5.3. Generation of Trajectory Navigation Message and Navigation Experimental Results
The navigation information of the whole trajectory can be generated according to the recognition result of the turning modes, with the compressed trajectory taken as the navigation route.
Figure 15 presents the navigation messages for each part of the original trajectory. Navigation guidance will be provided twice: when the cyclist is 100 m away from the starting feature point of the turn, they will be prompted to turn 100 m ahead; when the cyclist is 10 m away from the starting feature point of the turn, they will be prompted to turn, and the specific turning mode will be given. In addition, when the cyclist deviates by more than 100 m from the navigation route, they will be informed of the deviation and they can check the navigation route map to correct the route in a timely manner.
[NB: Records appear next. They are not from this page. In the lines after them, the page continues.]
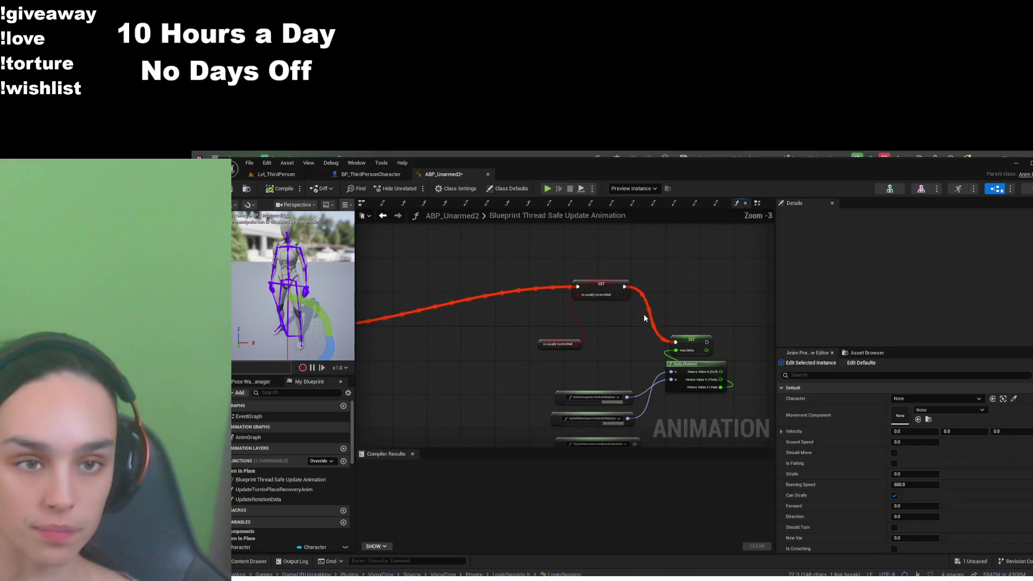
mouse_move(712, 303)
left_mouse_down()
mouse_move(646, 267)
mouse_move(505, 371)
mouse_move(466, 420)
left_mouse_up()
key("Delete")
In order to verify the actual navigation effect, four volunteers with different mobile phone types were tested for four navigation routes.
Table 7 reports the actual navigation results. All volunteers are able to correctly cycle along the navigation route and reach the destination via the navigation message. The average distance deviation between the actual cycling trajectory and navigation route is kept within 5 m.
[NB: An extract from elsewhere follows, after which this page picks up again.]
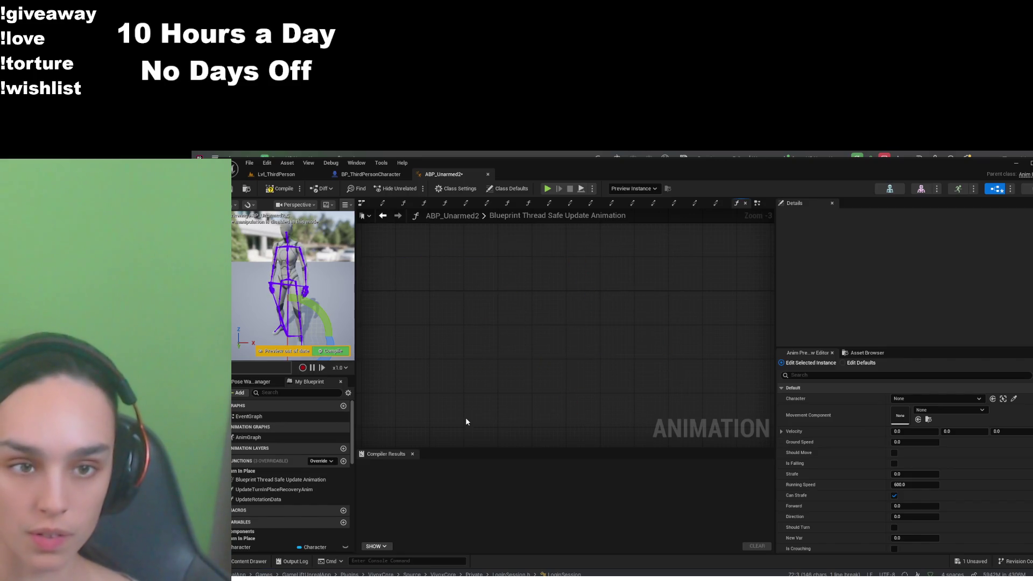
In the EventGraph, chain SET Direction into SET Is Locally Controlled and paste a Get Actor Rotation node
double_click(269, 415)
5.4. Experiments in the Massive Cycling Trajectory Data
The massive quantities of experimental data come from the Sussex-Huawei Locomotion and Transportation (SHL) Dataset [
30,
31], from which we chose 50 reprehensive cycling trajectories. The total time of these trajectories is 19.14 h, the total distance is 596.3 km, and the total number of trajectory points is 68,277. Likewise, we use the proposed algorithm to extract turning feature points with the compression threshold set to 5 m. The extraction results are shown in
Figure 16 below.
The extraction results are displayed on the electronic map platform, and we manually verified the correctness of this algorithm for turning mode identification. The recognition accuracy of the turning modes based only on the coordinate data is shown in
Table 8, where we can see that over 99.2% of the turning modes can be correctly identified, the false identification rate is only about 12%, and omission identification is only about 0.8%. Generally speaking, the coordinate data collected by the position sensor can be used to correctly identify most of the turning modes, and the coordinate data have no requirement in terms of the posture of the mobile phone. However, when the satellite signal is weak, combining the coordinate data collected by the positioning sensor with azimuth data collected by the direction sensor positioning sensor can help to recognize the turning modes more accurately. To use the direction sensor, the phone needs to be fixed to the cycling vehicle.
6. Conclusions
In the current paper, we have proposed an algorithm that employs the positioning and direction sensors built in mobile smart phones to collect coordinate and azimuth data during cycling in order to identify trajectory turning modes. Navigation messages are then generated and shared with other users based on the identified turning modes, producing a cycling trajectory-based sharing navigation framework that is independent of road network data support. Experimental results reveal the ability of the algorithm to realize route navigation by analyzing the original trajectory, without requiring the support of road network data. Thus, the proposed framework is independent of electronic map platforms. Moreover, the algorithm combines the positioning and direction sensors to improve the robustness, and considers the interference from numerous real-life situations in the cycling trajectory collection (e.g., encountering traffic lights, cycling under overpasses or tall buildings, avoiding obstacles, etc.). This ensures the accurate extraction of turning modes. Finally, the algorithm classifies common turn modes as well as several complex turn modes, providing users with correct route guidance, even for complicated traffic conditions. In summary, the proposed algorithm can realize cycling route navigation for users based on just the provider’s cycling trajectory, without the need for road network data. This is suitable for cycling trajectory applications on mobile phones.